Your task: Reproduce every one of the following rows verbatim, leaving each character, space and line break unchanged.

Material supplied:
-*-

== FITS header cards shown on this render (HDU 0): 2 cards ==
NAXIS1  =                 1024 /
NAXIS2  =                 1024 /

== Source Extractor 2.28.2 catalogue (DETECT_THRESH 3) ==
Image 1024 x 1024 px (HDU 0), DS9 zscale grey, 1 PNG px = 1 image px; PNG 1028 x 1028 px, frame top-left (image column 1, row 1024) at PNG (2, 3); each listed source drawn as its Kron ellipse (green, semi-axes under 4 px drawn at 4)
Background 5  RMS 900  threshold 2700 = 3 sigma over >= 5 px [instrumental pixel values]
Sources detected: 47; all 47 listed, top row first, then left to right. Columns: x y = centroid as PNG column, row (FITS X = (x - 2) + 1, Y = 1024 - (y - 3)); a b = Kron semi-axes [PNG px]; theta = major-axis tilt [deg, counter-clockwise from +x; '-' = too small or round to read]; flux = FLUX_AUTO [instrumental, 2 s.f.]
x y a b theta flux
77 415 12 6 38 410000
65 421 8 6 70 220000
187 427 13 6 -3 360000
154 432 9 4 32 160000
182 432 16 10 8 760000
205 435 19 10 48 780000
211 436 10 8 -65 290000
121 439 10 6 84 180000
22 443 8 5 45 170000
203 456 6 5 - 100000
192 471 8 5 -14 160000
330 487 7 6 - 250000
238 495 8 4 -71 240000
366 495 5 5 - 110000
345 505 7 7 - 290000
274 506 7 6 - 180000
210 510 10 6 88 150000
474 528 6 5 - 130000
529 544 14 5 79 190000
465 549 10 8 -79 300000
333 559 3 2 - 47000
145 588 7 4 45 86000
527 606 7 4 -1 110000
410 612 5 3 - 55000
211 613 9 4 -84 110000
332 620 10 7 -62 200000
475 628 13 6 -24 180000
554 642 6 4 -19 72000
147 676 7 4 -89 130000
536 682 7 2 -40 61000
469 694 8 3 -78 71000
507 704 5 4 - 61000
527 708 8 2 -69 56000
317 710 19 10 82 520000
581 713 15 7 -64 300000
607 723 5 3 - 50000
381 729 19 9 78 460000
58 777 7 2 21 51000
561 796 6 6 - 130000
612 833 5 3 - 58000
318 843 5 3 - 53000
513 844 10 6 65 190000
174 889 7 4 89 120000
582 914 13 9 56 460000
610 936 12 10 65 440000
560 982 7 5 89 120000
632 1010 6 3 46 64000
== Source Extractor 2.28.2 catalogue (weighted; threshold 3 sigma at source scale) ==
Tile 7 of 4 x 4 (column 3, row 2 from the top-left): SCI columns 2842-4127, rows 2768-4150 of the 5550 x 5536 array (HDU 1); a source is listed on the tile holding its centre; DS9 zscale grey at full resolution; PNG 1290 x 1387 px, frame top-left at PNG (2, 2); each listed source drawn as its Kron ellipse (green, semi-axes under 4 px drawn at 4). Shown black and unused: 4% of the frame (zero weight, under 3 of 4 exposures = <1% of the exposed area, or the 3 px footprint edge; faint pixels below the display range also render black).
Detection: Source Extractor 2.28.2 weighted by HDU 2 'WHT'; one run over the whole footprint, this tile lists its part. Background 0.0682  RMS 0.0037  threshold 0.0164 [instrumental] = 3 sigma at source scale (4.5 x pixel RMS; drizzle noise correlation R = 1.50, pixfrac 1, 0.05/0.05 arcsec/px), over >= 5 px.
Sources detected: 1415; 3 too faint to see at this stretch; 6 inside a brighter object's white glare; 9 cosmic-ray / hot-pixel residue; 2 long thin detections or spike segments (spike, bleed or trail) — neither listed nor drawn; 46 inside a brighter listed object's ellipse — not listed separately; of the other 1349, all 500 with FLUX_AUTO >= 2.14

-*-

Exercise response:
== FITS header cards shown on this render (HDU 0): 2 cards ==
NAXIS1  =                 1024 /
NAXIS2  =                 1024 /

== Source Extractor 2.28.2 catalogue (DETECT_THRESH 3) ==
Image 1024 x 1024 px (HDU 0), DS9 zscale grey, 1 PNG px = 1 image px; PNG 1028 x 1028 px, frame top-left (image column 1, row 1024) at PNG (2, 3); each listed source drawn as its Kron ellipse (green, semi-axes under 4 px drawn at 4)
Background 5  RMS 900  threshold 2700 = 3 sigma over >= 5 px [instrumental pixel values]
Sources detected: 47; all 47 listed, top row first, then left to right. Columns: x y = centroid as PNG column, row (FITS X = (x - 2) + 1, Y = 1024 - (y - 3)); a b = Kron semi-axes [PNG px]; theta = major-axis tilt [deg, counter-clockwise from +x; '-' = too small or round to read]; flux = FLUX_AUTO [instrumental, 2 s.f.]
x y a b theta flux
77 415 12 6 38 410000
65 421 8 6 70 220000
187 427 13 6 -3 360000
154 432 9 4 32 160000
182 432 16 10 8 760000
205 435 19 10 48 780000
211 436 10 8 -65 290000
121 439 10 6 84 180000
22 443 8 5 45 170000
203 456 6 5 - 100000
192 471 8 5 -14 160000
330 487 7 6 - 250000
238 495 8 4 -71 240000
366 495 5 5 - 110000
345 505 7 7 - 290000
274 506 7 6 - 180000
210 510 10 6 88 150000
474 528 6 5 - 130000
529 544 14 5 79 190000
465 549 10 8 -79 300000
333 559 3 2 - 47000
145 588 7 4 45 86000
527 606 7 4 -1 110000
410 612 5 3 - 55000
211 613 9 4 -84 110000
332 620 10 7 -62 200000
475 628 13 6 -24 180000
554 642 6 4 -19 72000
147 676 7 4 -89 130000
536 682 7 2 -40 61000
469 694 8 3 -78 71000
507 704 5 4 - 61000
527 708 8 2 -69 56000
317 710 19 10 82 520000
581 713 15 7 -64 300000
607 723 5 3 - 50000
381 729 19 9 78 460000
58 777 7 2 21 51000
561 796 6 6 - 130000
612 833 5 3 - 58000
318 843 5 3 - 53000
513 844 10 6 65 190000
174 889 7 4 89 120000
582 914 13 9 56 460000
610 936 12 10 65 440000
560 982 7 5 89 120000
632 1010 6 3 46 64000
== Source Extractor 2.28.2 catalogue (weighted; threshold 3 sigma at source scale) ==
Tile 7 of 4 x 4 (column 3, row 2 from the top-left): SCI columns 2842-4127, rows 2768-4150 of the 5550 x 5536 array (HDU 1); a source is listed on the tile holding its centre; DS9 zscale grey at full resolution; PNG 1290 x 1387 px, frame top-left at PNG (2, 2); each listed source drawn as its Kron ellipse (green, semi-axes under 4 px drawn at 4). Shown black and unused: 4% of the frame (zero weight, under 3 of 4 exposures = <1% of the exposed area, or the 3 px footprint edge; faint pixels below the display range also render black).
Detection: Source Extractor 2.28.2 weighted by HDU 2 'WHT'; one run over the whole footprint, this tile lists its part. Background 0.0682  RMS 0.0037  threshold 0.0164 [instrumental] = 3 sigma at source scale (4.5 x pixel RMS; drizzle noise correlation R = 1.50, pixfrac 1, 0.05/0.05 arcsec/px), over >= 5 px.
Sources detected: 1415; 3 too faint to see at this stretch; 6 inside a brighter object's white glare; 9 cosmic-ray / hot-pixel residue; 2 long thin detections or spike segments (spike, bleed or trail) — neither listed nor drawn; 46 inside a brighter listed object's ellipse — not listed separately; of the other 1349, all 500 with FLUX_AUTO >= 2.14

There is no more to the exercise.